TASK BRIEF: For this exercise, return exactly the lines of the material below that begin at the one with "(x=166, y=150) px" and stop after the one with "on this slice (semi-automatic segmentation, software-assisted".

· · · ·

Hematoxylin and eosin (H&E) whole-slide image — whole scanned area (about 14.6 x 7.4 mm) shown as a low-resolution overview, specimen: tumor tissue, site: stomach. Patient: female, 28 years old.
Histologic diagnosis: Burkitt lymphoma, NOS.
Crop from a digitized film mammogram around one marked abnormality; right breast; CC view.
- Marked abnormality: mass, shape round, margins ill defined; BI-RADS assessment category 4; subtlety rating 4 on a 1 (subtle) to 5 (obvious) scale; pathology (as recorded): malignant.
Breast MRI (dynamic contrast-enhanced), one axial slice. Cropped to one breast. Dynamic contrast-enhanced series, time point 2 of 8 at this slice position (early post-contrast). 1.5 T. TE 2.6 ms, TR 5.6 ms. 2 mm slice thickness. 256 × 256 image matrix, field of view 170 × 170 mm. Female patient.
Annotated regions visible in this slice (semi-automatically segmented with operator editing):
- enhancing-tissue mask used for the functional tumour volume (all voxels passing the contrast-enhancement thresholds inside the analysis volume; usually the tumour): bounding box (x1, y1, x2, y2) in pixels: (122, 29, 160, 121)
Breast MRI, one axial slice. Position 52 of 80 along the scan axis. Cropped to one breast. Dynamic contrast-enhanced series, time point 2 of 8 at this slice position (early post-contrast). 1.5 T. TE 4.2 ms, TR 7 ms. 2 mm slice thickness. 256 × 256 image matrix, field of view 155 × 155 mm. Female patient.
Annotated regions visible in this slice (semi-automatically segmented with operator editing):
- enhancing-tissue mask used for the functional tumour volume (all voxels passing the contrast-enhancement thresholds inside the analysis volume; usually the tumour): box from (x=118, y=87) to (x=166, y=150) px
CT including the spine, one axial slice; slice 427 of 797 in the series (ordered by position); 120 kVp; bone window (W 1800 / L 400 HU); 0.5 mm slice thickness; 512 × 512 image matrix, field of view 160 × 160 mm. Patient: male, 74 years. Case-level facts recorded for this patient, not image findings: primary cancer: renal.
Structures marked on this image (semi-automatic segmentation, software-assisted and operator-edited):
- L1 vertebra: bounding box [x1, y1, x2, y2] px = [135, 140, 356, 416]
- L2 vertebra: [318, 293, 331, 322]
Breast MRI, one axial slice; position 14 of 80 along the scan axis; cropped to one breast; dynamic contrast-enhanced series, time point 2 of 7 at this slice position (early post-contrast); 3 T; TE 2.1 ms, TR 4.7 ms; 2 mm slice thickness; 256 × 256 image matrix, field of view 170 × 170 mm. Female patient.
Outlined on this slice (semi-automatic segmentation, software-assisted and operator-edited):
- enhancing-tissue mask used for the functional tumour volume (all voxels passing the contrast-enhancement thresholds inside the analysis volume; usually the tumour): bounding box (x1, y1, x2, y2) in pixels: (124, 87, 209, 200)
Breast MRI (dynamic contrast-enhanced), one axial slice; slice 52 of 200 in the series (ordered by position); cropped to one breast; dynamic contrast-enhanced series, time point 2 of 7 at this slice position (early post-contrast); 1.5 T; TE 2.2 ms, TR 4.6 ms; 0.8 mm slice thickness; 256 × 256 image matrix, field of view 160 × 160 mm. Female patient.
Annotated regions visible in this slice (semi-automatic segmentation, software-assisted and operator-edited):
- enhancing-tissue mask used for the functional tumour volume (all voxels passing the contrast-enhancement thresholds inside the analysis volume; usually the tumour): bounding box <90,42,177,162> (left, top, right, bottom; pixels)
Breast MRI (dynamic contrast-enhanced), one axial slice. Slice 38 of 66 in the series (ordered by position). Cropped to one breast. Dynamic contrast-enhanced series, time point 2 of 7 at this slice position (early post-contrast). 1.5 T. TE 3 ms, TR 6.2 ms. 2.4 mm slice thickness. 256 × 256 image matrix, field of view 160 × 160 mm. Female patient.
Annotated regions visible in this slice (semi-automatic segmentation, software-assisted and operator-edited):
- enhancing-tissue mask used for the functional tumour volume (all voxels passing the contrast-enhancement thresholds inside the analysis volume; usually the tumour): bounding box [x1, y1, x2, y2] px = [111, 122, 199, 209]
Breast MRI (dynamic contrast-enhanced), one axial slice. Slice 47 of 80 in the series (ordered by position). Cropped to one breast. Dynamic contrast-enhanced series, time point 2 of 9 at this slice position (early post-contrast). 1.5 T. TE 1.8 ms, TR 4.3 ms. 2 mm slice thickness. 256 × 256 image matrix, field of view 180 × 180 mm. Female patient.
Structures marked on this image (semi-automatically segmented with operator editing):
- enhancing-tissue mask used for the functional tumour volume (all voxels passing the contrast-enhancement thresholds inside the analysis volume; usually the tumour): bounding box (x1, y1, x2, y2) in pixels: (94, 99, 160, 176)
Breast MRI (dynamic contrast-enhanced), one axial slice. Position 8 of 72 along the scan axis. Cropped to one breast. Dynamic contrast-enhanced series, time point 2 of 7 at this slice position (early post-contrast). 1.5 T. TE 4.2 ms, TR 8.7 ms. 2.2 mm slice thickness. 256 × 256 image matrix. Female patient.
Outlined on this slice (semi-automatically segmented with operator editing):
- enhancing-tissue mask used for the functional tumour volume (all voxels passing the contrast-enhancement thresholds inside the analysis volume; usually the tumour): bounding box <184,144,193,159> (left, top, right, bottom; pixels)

· · · ·

REPLY:
- enhancing-tissue mask used for the functional tumour volume (all voxels passing the contrast-enhancement thresholds inside the analysis volume; usually the tumour): box from (x=118, y=87) to (x=166, y=150) px
CT including the spine, one axial slice; slice 427 of 797 in the series (ordered by position); 120 kVp; bone window (W 1800 / L 400 HU); 0.5 mm slice thickness; 512 × 512 image matrix, field of view 160 × 160 mm. Patient: male, 74 years. Case-level facts recorded for this patient, not image findings: primary cancer: renal.
Structures marked on this image (semi-automatic segmentation, software-assisted and operator-edited):
- L1 vertebra: bounding box [x1, y1, x2, y2] px = [135, 140, 356, 416]
- L2 vertebra: [318, 293, 331, 322]
Breast MRI, one axial slice; position 14 of 80 along the scan axis; cropped to one breast; dynamic contrast-enhanced series, time point 2 of 7 at this slice position (early post-contrast); 3 T; TE 2.1 ms, TR 4.7 ms; 2 mm slice thickness; 256 × 256 image matrix, field of view 170 × 170 mm. Female patient.
Outlined on this slice (semi-automatic segmentation, software-assisted and operator-edited):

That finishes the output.